Noch ein konkretes Beispiel dazu: In Deutschland kann ein Heranwachsender zwischen 18 und 21 Jahren nach Jugendstrafrecht verurteilt werden. Soering hätte davon profitieren können. In den USA ist die Grenze absolut bei 18 Jahren. Die deutsche Regierung ist nie offiziell auf dem Standpunkt gewesen, Soering müsste in den USA nun auch dementsprechend als "Jugendlicher" behandelt werden. Die deutsche Regierung muss das ausländische Recht anerkennen und hat das auch getan.
Katelbach schrieb:Ich bin ein seit gut 20 Jahren in Deutschland tätiger Rechtsanwalt und kann dazu sagen: Meiner Meinung nach wäre er vermutlich auch in Deutschland verurteilt worden.

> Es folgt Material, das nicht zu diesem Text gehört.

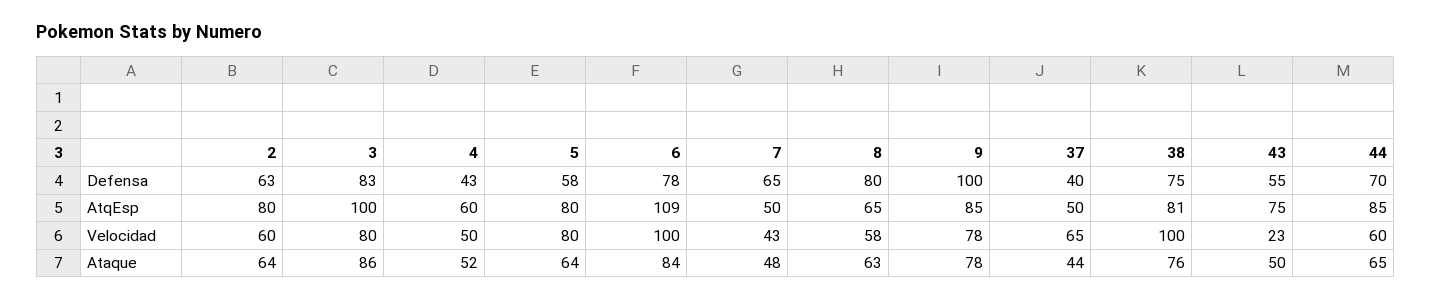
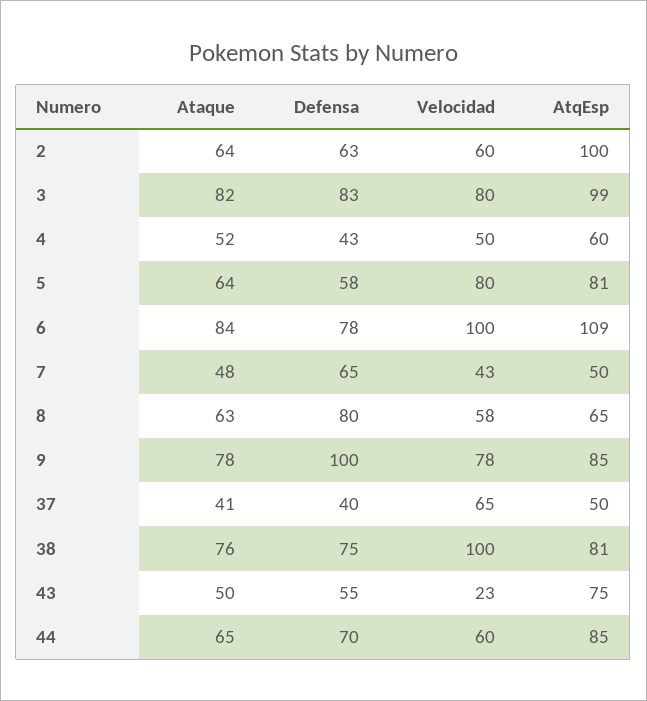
  {
    "2": {
      "Defensa": 63,
-     "AtqEsp": 80,
+     "AtqEsp": 100,
      "Velocidad": 60,
      "Ataque": 64
    },
    "3": {
      "Defensa": 83,
-     "AtqEsp": 100,
+     "AtqEsp": 99,
      "Velocidad": 80,
-     "Ataque": 86
+     "Ataque": 82
    },
    "4": {
      "Defensa": 43,
      "AtqEsp": 60,
      "Velocidad": 50,
      "Ataque": 52
    },
    "5": {
      "Defensa": 58,
-     "AtqEsp": 80,
+     "AtqEsp": 81,
      "Velocidad": 80,
      "Ataque": 64
    },
    "6": {
      "Defensa": 78,
      "AtqEsp": 109,
      "Velocidad": 100,
      "Ataque": 84
    },
    "7": {
      "Defensa": 65,
      "AtqEsp": 50,
      "Velocidad": 43,
      "Ataque": 48
    },
    "8": {
      "Defensa": 80,
      "AtqEsp": 65,
      "Velocidad": 58,
      "Ataque": 63
    },
    "9": {
      "Defensa": 100,
      "AtqEsp": 85,
      "Velocidad": 78,
      "Ataque": 78
    },
    "37": {
      "Defensa": 40,
      "AtqEsp": 50,
      "Velocidad": 65,
-     "Ataque": 44
+     "Ataque": 41
    },
    "38": {
      "Defensa": 75,
      "AtqEsp": 81,
      "Velocidad": 100,
      "Ataque": 76
    },
    "43": {
      "Defensa": 55,
      "AtqEsp": 75,
      "Velocidad": 23,
      "Ataque": 50
    },
    "44": {
      "Defensa": 70,
      "AtqEsp": 85,
      "Velocidad": 60,
      "Ataque": 65
    }
  }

Der Meinung kann ich mich als Rechtsanwalt und Strafverteidiger, der zwar inzwischen in den USA praktiziert, anschliessen und habe das auch schon mal geschrieben. Natürlich wissen wir nie genau, wie ein Gericht im Einzelfall entscheiden würde, aber im Vergleich mit vielen anderen Fällen denke ich auch, dass ein Gericht in Deutschland, wenn alles andere gleich betrachtet wird, genauso verurteilt hätte. Mir sind eine Reihe von Fällen bekannt, wo ich das Gefühl habe, die Indizienlage war schwächer als hier in diesem Fall, und dennoch wurden die Angeklagten in Deutschland verurteilt.